[Stored data entries]
----------------------------------------
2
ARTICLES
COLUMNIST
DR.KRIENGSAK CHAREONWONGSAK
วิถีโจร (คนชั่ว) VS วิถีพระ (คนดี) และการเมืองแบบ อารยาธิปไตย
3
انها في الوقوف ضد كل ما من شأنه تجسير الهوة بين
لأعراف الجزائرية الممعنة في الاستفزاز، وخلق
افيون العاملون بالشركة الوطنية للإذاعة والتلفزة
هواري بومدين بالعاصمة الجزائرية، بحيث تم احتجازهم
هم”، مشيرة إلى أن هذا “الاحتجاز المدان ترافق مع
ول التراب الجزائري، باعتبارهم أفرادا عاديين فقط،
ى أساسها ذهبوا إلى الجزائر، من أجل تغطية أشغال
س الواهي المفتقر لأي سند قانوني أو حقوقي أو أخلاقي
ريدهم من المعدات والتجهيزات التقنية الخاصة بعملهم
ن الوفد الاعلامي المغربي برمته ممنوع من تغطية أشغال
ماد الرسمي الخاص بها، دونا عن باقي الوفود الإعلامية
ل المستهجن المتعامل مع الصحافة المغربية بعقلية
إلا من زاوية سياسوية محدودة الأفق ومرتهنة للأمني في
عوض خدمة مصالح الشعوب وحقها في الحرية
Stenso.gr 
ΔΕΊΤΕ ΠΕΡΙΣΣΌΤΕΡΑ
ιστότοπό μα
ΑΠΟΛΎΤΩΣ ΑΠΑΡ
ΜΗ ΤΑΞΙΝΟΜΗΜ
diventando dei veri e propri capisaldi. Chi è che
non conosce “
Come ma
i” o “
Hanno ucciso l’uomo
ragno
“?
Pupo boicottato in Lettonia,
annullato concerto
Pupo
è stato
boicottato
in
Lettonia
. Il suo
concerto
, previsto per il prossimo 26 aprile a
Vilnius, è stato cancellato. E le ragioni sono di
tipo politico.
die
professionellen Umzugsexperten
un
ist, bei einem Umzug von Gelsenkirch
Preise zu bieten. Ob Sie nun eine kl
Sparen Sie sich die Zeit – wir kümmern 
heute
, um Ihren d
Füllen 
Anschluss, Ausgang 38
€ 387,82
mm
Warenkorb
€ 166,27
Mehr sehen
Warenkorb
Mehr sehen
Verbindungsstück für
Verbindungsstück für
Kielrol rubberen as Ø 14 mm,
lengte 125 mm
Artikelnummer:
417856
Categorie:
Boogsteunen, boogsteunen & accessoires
----------------------------------------
### THE PROBLEM
Produce only the lines from the line containing "إلا من زاوية" through the line containing "Preise zu bieten. Ob Sie nun eine kl", inclusive of both, exactly as they stand in the entries above.

### TASK OUTPUT
إلا من زاوية سياسوية محدودة الأفق ومرتهنة للأمني في
عوض خدمة مصالح الشعوب وحقها في الحرية
Stenso.gr 
ΔΕΊΤΕ ΠΕΡΙΣΣΌΤΕΡΑ
ιστότοπό μα
ΑΠΟΛΎΤΩΣ ΑΠΑΡ
ΜΗ ΤΑΞΙΝΟΜΗΜ
diventando dei veri e propri capisaldi. Chi è che
non conosce “
Come ma
i” o “
Hanno ucciso l’uomo
ragno
“?
Pupo boicottato in Lettonia,
annullato concerto
Pupo
è stato
boicottato
in
Lettonia
. Il suo
concerto
, previsto per il prossimo 26 aprile a
Vilnius, è stato cancellato. E le ragioni sono di
tipo politico.
die
professionellen Umzugsexperten
un
ist, bei einem Umzug von Gelsenkirch
Preise zu bieten. Ob Sie nun eine kl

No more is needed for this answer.